Given instruction:
Update the news report on the iftar from "The Need for" to "the Muslim Link." by putting "halal markets" wherever "halal stores" appears, and write out that stretch.

Ali Mahmoud, the founder of Alif Lam Meem (the first fraternity for Muslims in mainstream universities) was in attendance.  He commented that “in the future and with more dialogue, I think we can come closer to a unified and practical solution to make things better. A real solution will take time, thinking, and patience. I'm glad we had Muslims who attended, and I'm glad we had Muslims protesting it. We need to be everywhere,” under a photo of himself at the iftar.

The Need for Research and Engagement

“We need more research in our communities. Several of our organizations are disengaged from the community, from the average American Muslim who shops at the halal stores, own small businesses and work blue collar jobs,” says Dr Hilal.

The Muslim Public Affairs Council Executive Director Salam Al-Marayati did not attend the event,  but supported the effort as he was involved in reviving the iftar under President Bill Clinton. His wife, Laila Al-Marayati, who heads KinderUSA, a charity which helps Palestinian refugees, has declined the invitation to the now postponed State Department Iftar.

In attendance was Haris Tarin, who heads MPAC's Washington chapter and Hoda El Shishtawy, National Policy Analyst.

Imam Magid of ISNA and representatives of MPAC were unavailable to comment to the Muslim Link.

Muslim Advocates spoke to the Guardian.

Information supplied:
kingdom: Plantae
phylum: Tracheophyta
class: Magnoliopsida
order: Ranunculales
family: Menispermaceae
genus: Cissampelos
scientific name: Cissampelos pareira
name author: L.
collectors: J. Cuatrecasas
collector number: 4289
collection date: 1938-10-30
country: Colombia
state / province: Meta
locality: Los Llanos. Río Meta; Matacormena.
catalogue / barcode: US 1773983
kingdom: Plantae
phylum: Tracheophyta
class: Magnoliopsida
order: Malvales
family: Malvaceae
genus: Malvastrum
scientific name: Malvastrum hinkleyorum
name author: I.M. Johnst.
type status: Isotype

Full response:
The Need for Research and Engagement

“We need more research in our communities. Several of our organizations are disengaged from the community, from the average American Muslim who shops at the halal markets, own small businesses and work blue collar jobs,” says Dr Hilal.

The Muslim Public Affairs Council Executive Director Salam Al-Marayati did not attend the event,  but supported the effort as he was involved in reviving the iftar under President Bill Clinton. His wife, Laila Al-Marayati, who heads KinderUSA, a charity which helps Palestinian refugees, has declined the invitation to the now postponed State Department Iftar.

In attendance was Haris Tarin, who heads MPAC's Washington chapter and Hoda El Shishtawy, National Policy Analyst.

Imam Magid of ISNA and representatives of MPAC were unavailable to comment to the Muslim Link.